We know that there is nothing that cannot be transformed by God…and as we wait for the ultimate transformation of our battered world, there are smaller transformations going on…each of them a sign of hope.
I heard about a project in Mozambique, in which former rebels could bring their Kalashnikovs to a church-based charity, and swap them for a plough, or a sewing machine, the means to make a living and start again – the weapons themselves are melted down to make tools, furniture and even works of art.
The big picture often seems to be one in which world peace is a far-off dream, a political and practical impossibility. And yet, even in the most dire situations, there will be such small signs of peace breaking out. Sacrifices made, risks taken, second chances offered, humanity and yes, love, triumphing in tiny ways, against all the odds. I have heard about such fragile signs of hope from those returning from deployments overseas, and I hope and pray that those serving in conflict zones today are seeing their own glimmers of light, their own sparks of hope. We must continue to pray for all those whose duty and service it is to fan those sparks into a flame that will bring light to many, in the most unpromising conditions.

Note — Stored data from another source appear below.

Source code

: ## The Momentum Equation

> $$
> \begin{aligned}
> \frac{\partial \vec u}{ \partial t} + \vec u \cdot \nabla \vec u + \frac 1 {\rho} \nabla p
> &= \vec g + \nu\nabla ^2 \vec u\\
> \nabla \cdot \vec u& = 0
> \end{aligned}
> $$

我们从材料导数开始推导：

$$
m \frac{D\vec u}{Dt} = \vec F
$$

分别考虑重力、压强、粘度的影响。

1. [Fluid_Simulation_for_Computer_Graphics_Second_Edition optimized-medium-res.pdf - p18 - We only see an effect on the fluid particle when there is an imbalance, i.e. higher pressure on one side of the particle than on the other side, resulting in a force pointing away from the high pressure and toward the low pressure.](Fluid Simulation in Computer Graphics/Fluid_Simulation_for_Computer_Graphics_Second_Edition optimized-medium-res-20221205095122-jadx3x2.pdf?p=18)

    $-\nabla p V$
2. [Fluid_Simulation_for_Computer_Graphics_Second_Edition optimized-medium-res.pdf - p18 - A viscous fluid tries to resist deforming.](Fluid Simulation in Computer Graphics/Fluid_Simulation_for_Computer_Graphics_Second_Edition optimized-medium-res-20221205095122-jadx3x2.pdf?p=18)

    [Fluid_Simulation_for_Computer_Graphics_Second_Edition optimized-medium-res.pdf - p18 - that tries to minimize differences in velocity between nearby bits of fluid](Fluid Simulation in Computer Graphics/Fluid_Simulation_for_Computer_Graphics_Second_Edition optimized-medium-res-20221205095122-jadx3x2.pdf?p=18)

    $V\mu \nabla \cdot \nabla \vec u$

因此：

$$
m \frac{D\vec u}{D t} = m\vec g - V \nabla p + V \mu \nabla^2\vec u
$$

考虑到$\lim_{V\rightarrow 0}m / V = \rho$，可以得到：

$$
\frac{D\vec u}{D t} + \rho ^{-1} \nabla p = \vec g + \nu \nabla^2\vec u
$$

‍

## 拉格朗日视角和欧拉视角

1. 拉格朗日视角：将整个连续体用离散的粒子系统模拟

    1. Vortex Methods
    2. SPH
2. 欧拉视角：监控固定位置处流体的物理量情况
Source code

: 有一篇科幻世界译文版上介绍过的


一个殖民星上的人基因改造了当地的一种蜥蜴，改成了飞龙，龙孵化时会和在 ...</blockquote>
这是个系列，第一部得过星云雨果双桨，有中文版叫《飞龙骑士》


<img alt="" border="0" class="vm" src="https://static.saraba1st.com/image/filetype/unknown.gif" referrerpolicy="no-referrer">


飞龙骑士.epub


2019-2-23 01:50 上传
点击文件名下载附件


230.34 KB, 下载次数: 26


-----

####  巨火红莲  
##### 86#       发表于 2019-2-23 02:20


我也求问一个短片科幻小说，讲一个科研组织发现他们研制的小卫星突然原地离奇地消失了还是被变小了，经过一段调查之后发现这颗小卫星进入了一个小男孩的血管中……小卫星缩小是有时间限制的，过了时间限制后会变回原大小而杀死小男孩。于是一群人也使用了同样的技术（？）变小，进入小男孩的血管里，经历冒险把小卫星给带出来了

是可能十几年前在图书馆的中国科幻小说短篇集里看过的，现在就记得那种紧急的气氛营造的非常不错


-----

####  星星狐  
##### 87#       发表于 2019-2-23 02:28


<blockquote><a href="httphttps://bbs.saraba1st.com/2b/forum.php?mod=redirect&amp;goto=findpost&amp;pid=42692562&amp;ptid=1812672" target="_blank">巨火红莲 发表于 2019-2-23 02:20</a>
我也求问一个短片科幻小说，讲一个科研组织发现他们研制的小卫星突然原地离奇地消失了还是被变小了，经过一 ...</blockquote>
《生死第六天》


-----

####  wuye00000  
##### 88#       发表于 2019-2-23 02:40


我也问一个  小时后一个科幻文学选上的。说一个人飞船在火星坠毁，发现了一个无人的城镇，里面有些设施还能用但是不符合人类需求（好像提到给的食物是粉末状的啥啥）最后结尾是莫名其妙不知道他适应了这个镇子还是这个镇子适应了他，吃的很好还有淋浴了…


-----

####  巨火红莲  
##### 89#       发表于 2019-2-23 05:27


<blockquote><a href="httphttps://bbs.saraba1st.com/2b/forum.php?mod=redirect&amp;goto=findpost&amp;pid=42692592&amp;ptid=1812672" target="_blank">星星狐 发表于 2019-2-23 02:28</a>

Our focus today is quite rightly on those whose lives have been given and taken away, and those who today still risk life and limb in the service of their country, and in the pursuit of peace. But we must not do is fall into the trap of thinking that peacemaking and peacekeeping can be left solely to the professionals: the army, the navy, the air force, the marines, the politicians, the decision makers of the world, as if the pursuit of peace were a specialist activity that can safely be left to others. It is our duty – all of us – as children of God to be peacemakers, to work to break the continual spiral of violence and aggression which causes so much destruction and death and grieves the heart of God.

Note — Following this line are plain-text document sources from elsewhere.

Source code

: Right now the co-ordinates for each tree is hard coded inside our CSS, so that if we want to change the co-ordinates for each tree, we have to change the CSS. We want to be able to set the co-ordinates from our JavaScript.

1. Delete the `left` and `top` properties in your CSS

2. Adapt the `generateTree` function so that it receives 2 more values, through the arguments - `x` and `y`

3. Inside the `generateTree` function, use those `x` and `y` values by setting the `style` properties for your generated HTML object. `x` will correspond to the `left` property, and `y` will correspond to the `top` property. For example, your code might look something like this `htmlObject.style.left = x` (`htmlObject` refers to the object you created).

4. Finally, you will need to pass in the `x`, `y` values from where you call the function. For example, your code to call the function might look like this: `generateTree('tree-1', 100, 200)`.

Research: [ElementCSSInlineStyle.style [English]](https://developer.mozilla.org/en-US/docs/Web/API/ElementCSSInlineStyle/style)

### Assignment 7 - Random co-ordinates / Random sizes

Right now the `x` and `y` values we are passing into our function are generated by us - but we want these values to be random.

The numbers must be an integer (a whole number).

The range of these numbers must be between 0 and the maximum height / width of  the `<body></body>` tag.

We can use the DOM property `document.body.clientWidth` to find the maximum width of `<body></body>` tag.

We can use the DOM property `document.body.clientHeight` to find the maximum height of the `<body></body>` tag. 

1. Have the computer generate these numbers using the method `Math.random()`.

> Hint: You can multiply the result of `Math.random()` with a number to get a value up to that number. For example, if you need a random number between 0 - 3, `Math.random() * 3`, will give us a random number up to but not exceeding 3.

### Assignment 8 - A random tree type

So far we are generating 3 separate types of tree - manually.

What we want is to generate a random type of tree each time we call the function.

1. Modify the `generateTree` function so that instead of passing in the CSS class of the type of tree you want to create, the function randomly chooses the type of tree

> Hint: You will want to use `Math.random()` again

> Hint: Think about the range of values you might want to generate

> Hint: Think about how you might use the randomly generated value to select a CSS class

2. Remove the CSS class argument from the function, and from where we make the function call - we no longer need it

Peace does not begin and end in Afghanistan or Syria. In the conflicts of our lives here, in this village, in our workplaces and schools and homes and neighbourhoods, these are also places in which we are called to be bringers and forgers of God’s peace.
So let us commit ourselves to work as hard as we can for it, both here and throughout God’s beautiful but broken world, and as we do, let us remember again all those who pay the price. Amen.